By Asja Alispahic (YES 2017-2018, Bosnia and Herzegovina, hosted by AFS in Warren, NJ)
Being a YES Alumna has changed me in the most positive ways. Although the exchange year was magical, the role of an alumna has been even more impactful and inspirational. As I am going to university very soon, my general public will shift from high schoolers to college students, and I am very interested to see how my perspective and approach are going to change. Considering that my love for knowledge, self-improvement, and community service is endless, I expect many new projects filled with passion and positivity.
I have volunteered on multiple occasions, from animal shelters, clean-up events to different workshops in foster homes which I organized, often in collaboration with other alumni from my community. I have co-organized two years in a row our Annual Halloween Party with the American Corner in Tuzla. I facilitated workshops and seminars themed around Mental Health Awareness, Black History Month, Women’s Right Movement, and many other. Through the YES Grant, with the help of Merima Muhic, YES Alumni Coordinator for Bosnia and Herzegovina, I implemented the TALL Workshop which gathered 14 high schoolers from every part of Bosnia and Herzegovina. After the IDEAL Workshop which took place in Vrsac, Serbia and connected YES and FLEX countries from the Balkan area, I used the acquired knowledge and organized an educational workshop themed around Professional and Adulting skills.
What inspires me to do service projects is the sense of connectedness and community! Through service projects people unite and work together for something that makes all of their lives better—it is truly inspiring. Additionally, the joy everyone experiences through volunteering is the biggest motivation.
My favorite project is the TALL (Teamwork, Activism, Leadership, Learning) Workshop which took place on October 23-26, 2019, in Ilidza, Sarajevo in collaboration with the Institute for Youth Development KULT from Sarajevo and their trainers. The TALL workshop connected 14 students from 14 different communities, who lived together for four days, worked together for more than 20 hours, did their own dishes, and made their own beds which made the participants realize the importance of connectedness to their peers and communities. The “Learning” segment involved sessions on professional skills, such as writing resumes, public speech and job interview advice, and networking which is intended to help participants throughout their high school years, as well as in the business world when looking for a job. The feeling of unity is inspiring and in addition to the knowledge participants acquired, a big motivator to go out and improve what they do not like in their communities.
My projects have reached hundreds of people with many of who I am still in contact and who are active citizens in multiple Bosnian cities. I know for a fact that I have inspired friendships, interests, love for volunteering, and in that way made my community more open-minded and a better place. Our clean-up actions might not have solved the environmental issues, and our workshops on stereotyping might not have erased prejudice from our community, but every single participant in these events learned something new and is willing to share it further.

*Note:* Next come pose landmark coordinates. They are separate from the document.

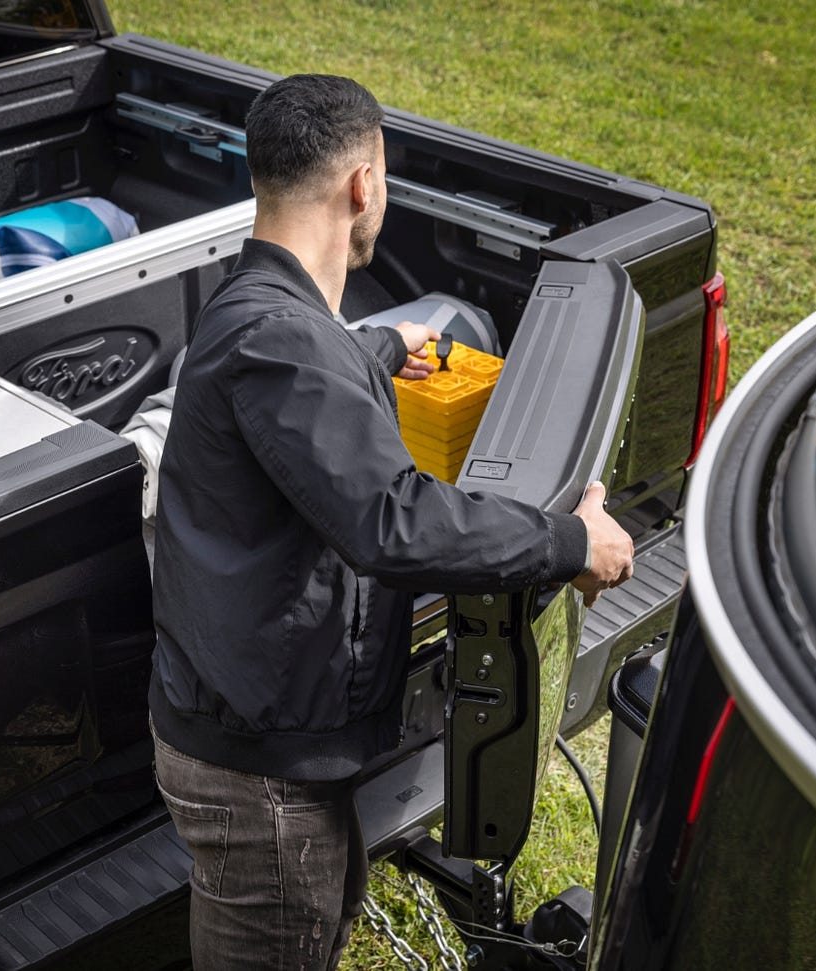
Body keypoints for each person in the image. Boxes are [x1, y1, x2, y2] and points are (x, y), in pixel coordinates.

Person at [148, 73, 633, 971]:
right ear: (363, 186)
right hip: (260, 775)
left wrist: (381, 349)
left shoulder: (265, 311)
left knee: (322, 917)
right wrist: (569, 543)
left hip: (268, 739)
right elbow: (394, 523)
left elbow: (305, 374)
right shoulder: (282, 342)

Considering that the majority of my projects are workshops and seminars with a big focus on education and skill-improvement, it is safe to say that school plays a big role in my outlook on community standards. I realized that while I was attending one of the best schools on the East Coast, The Pingry School in New Jersey. I met so many inspiring young people who sought every opportunity to learn something new, to improve, and to broaden their understanding of every possible subject. They looked for knowledge in and outside of school. I was amazed by their devotion and upon arriving back to Bosnia and Herzegovina, I understood what our schools and students were missing—and I made it my mission to change that.

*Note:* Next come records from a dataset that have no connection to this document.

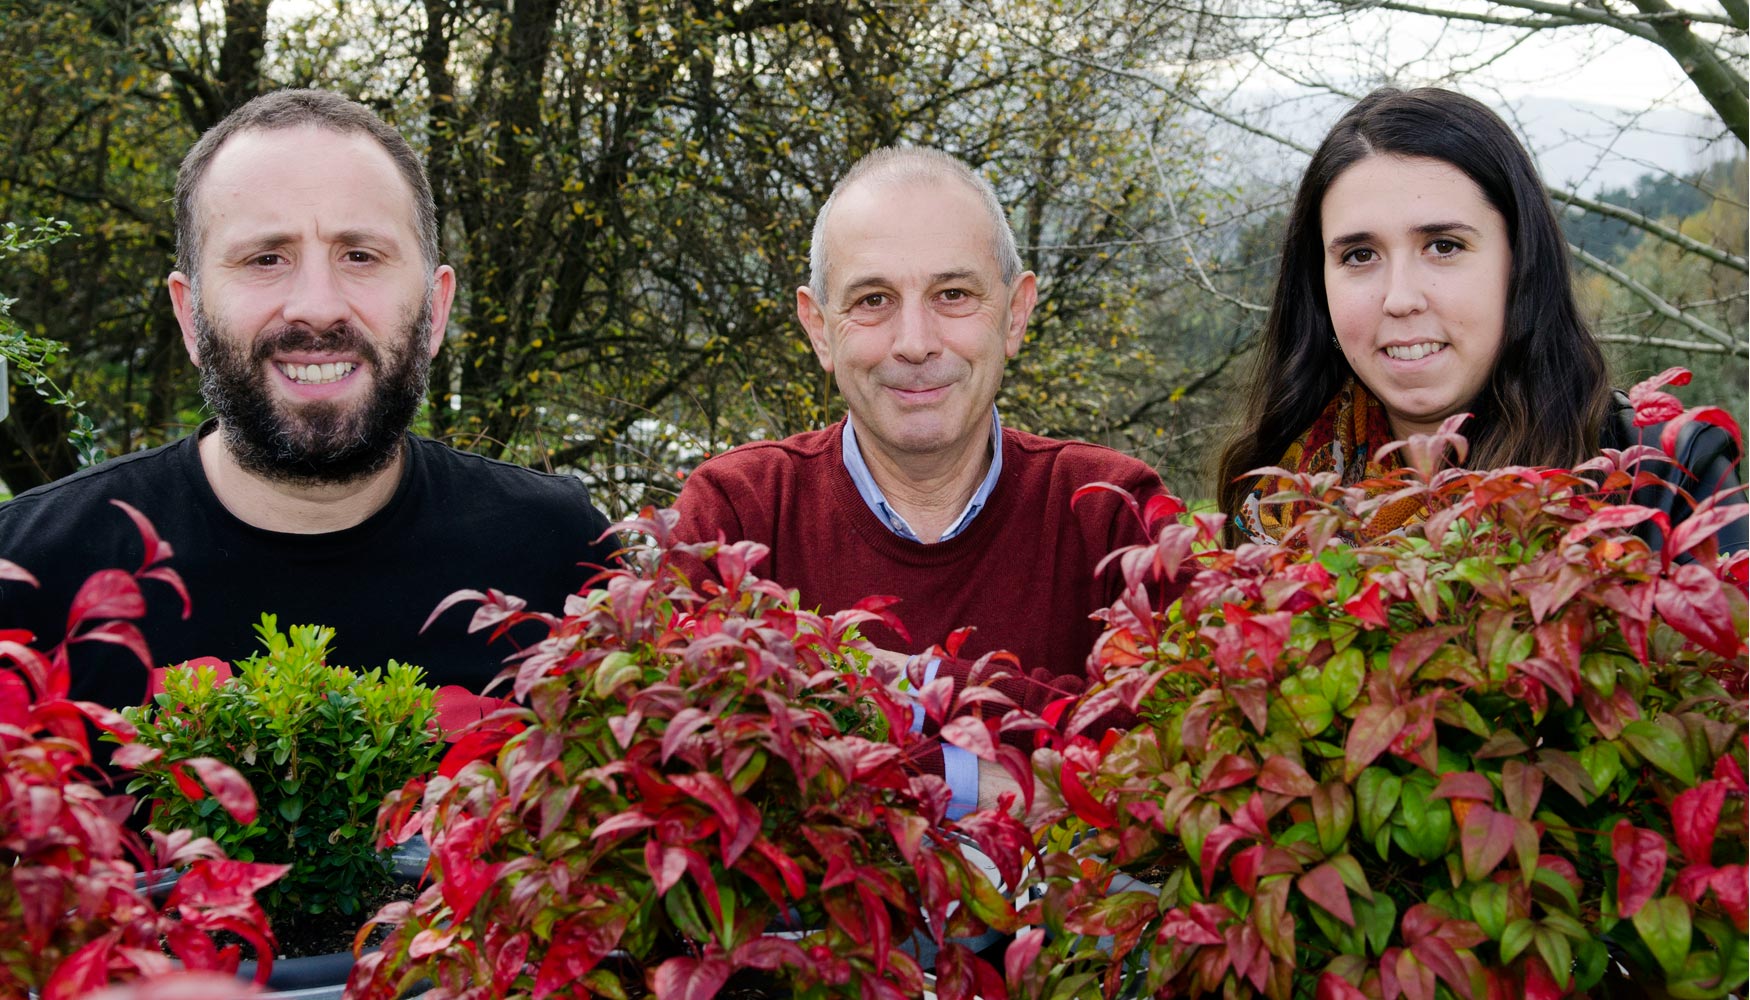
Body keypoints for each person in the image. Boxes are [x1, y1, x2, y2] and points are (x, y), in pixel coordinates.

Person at [0, 89, 618, 713]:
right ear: (190, 316)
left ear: (435, 309)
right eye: (266, 259)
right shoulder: (26, 576)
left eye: (359, 255)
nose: (318, 306)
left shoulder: (565, 560)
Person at [671, 147, 1170, 816]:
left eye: (953, 295)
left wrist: (905, 681)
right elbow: (694, 784)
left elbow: (1166, 774)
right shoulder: (739, 516)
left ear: (1015, 313)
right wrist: (977, 781)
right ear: (819, 328)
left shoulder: (1113, 515)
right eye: (873, 300)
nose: (914, 341)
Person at [1218, 86, 1745, 553]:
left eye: (1444, 246)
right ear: (1319, 284)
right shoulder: (1270, 501)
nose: (1400, 298)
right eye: (1360, 255)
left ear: (1519, 264)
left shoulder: (1660, 477)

Schools in Bosnia and Herzegovina lack opportunities for young people to develop skills which they most definitely will need later in life, ranging from self-awareness and self-respect to writing resumes and networking abilities. It is seldom mentioned that leadership skills, ability to work in team settings, and volunteering experience is crucial for their lives in and outside of classrooms—and exactly these skills were my focus throughout all of my projects.
The biggest lesson I learned during my exchange year was that there are numerous little lessons scattered around my 10 months in a completely different environment, where I got a chance to meet myself through meeting new people with different backgrounds and outlooks on life. These people taught me these little lessons, all of which together highlight one thing—caring for another is caring for yourself. I learned to love helping people around me in a way that involves fun, laughs, music, and everything which connects us. Tradition in essence holds connection on the highest pedestal, and through American, my host-family’s Pakistani, and my homeland’s Bosnian traditions I learned that connections make the world a better place.